Paternal meiotic error
TS is usually sporadic, and its incidence is not related to maternal age. Of the 50% of individuals with Turner syndrome who have the 45 X genotype, three out of four have been found to have a single X, which is derived from the mother, as determined by several different methods.
In cases of partial retention of the second X chromosome, including ring or marker chromosomes, the intact chromosome was usually of maternal origin.
This seems to rule out a meiotic error in the maternal ovum and suggests that it occurs during the generative process of the paternal sperm.
This type of error would cause a high rate of chromosome loss during mitosis due to delayed anaphase (if the genotype is 45, X) or due to nondisjunction (if mosaicism such as 47, XXX; 46, X, of the XP is present; or 46, X, marker X).
Gametogenesis or postzygotic error
In contrast, with mosaic X Turner syndrome or Turner syndrome with an isochromosome, the chance of having maternal and paternal isochromosomes was approximately equal.
This means that either an error occurred during the formation of the gamete or after the shape of the zygote and in the first cell division after fertilization.
Partial deletions X
Partial X deletions can also cause ovarian failures, such as removal of Xp11 (related to an ovarian failure by 50%) and removal of Xp21 (more likely to have secondary amenorrhea).
Therefore, the XP deletion is likely the cause of a Turner syndrome phenotype, especially of short stature.
The presence of 46, X, I (Xq) pure line mosaic with two long arms Xq and no short arms (XP) is also associated with some patients with Turner syndrome.
Gonadal failure is associated with the Xq deletion, and the more proximal the deletion, the more severe the expression.
Therefore, Xq26-q28 and Xq13.3-q21.1 are now referred to as POF1 and POF2 (for primary ovarian failure), respectively, due to mutations or rearrangements of chromosomal material negatively affect ovarian gene expression.
Turner syndrome signs and symptoms
Girls with Turner syndrome are generally shorter than average girls their age. They may have a hard time entering or going through puberty due to ovarian failure.

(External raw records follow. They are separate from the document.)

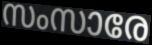
സംസാരേ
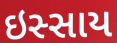
ઇસ્સાય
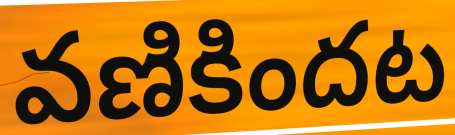
వణికిందట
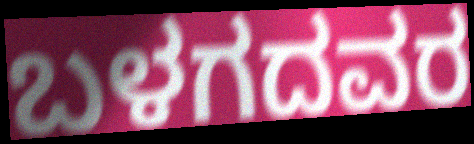
ಬಳಗದವರ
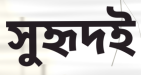
সুহৃদই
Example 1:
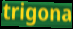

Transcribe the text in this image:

trigona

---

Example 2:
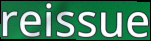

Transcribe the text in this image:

reissue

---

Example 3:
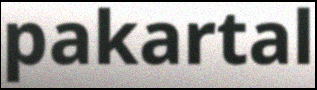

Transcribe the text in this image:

pakartal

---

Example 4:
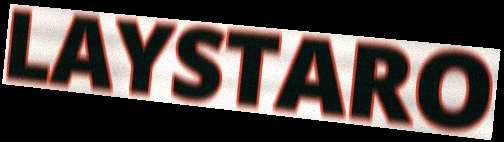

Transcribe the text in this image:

Each girl with Turner Syndrome is unique and may have different characteristics. Some girls only have a few functions, while others may have more.

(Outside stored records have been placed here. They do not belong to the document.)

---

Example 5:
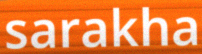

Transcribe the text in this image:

sarakha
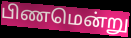
பிணமென்று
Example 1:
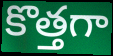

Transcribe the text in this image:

కొత్తగా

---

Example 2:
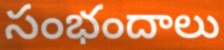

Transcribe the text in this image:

సంభందాలు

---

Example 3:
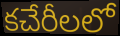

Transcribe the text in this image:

కచేరీలలో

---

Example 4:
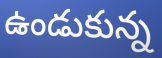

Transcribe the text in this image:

ఉండుకున్న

These are the different problems at each stage of life that a girl with Turner syndrome may face from infancy to adulthood:
Problems during childhood
I have swollen hands and feet and difficulties in sucking and swallowing.
Problems during childhood
Hearing and vision
Middle ear infections are more common, and hearing can be affected. The eyes should be tested for myopia, squint, and ptosis (eyelid drooping).
Short stature is the most common feature of Turner syndrome. The final height can be increased through the use of growth hormones.
Learning and development
Intelligence falls into the normal range. Some may have spatial skills, resulting in difficulties with math and geometry.

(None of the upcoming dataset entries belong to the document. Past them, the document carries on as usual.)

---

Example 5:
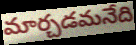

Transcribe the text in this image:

మార్చడమనేది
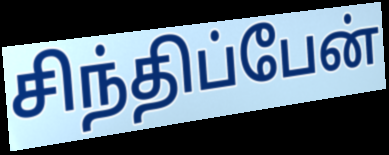
சிந்திப்பேன்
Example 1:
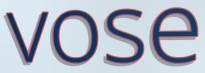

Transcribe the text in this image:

vose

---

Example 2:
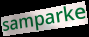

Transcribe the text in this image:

samparke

Problems during adolescence
The ovaries may not function properly. Therefore, some girls may not develop secondary sexual characteristics, such as the growth of pubic hair and hair under the armpit and breast development.
Some girls can start puberty independently, but puberty can stop before girls are fully mature. Some girls may not experience any pubertal changes and need hormone replacement therapy.
Infertility is a common problem in women with Turner syndrome due to non-functioning ovaries.
Problems in adulthood
Hormone replacement therapy is necessary for non-functioning ovaries, sterility, and the risk of developing hypertension.
Heart problem: The aortic valve may be abnormal, or the base of the aorta may widen with increasing age.
You may have osteoporosis (bone loss).
Diagnosis and treatment options for Turner syndrome
Although the diagnosis is made initially with physical signs, it must be confirmed with a blood test called a chromosomal karyotype.
For growing girls with short stature, growth hormone therapy can help them grow better and increase their final height.
Hormone replacement therapy is usually started around puberty to help them begin puberty or go through pubertal changes. The replacement of female hormones with estrogens is also necessary to maintain bone strength and prevent osteoporosis.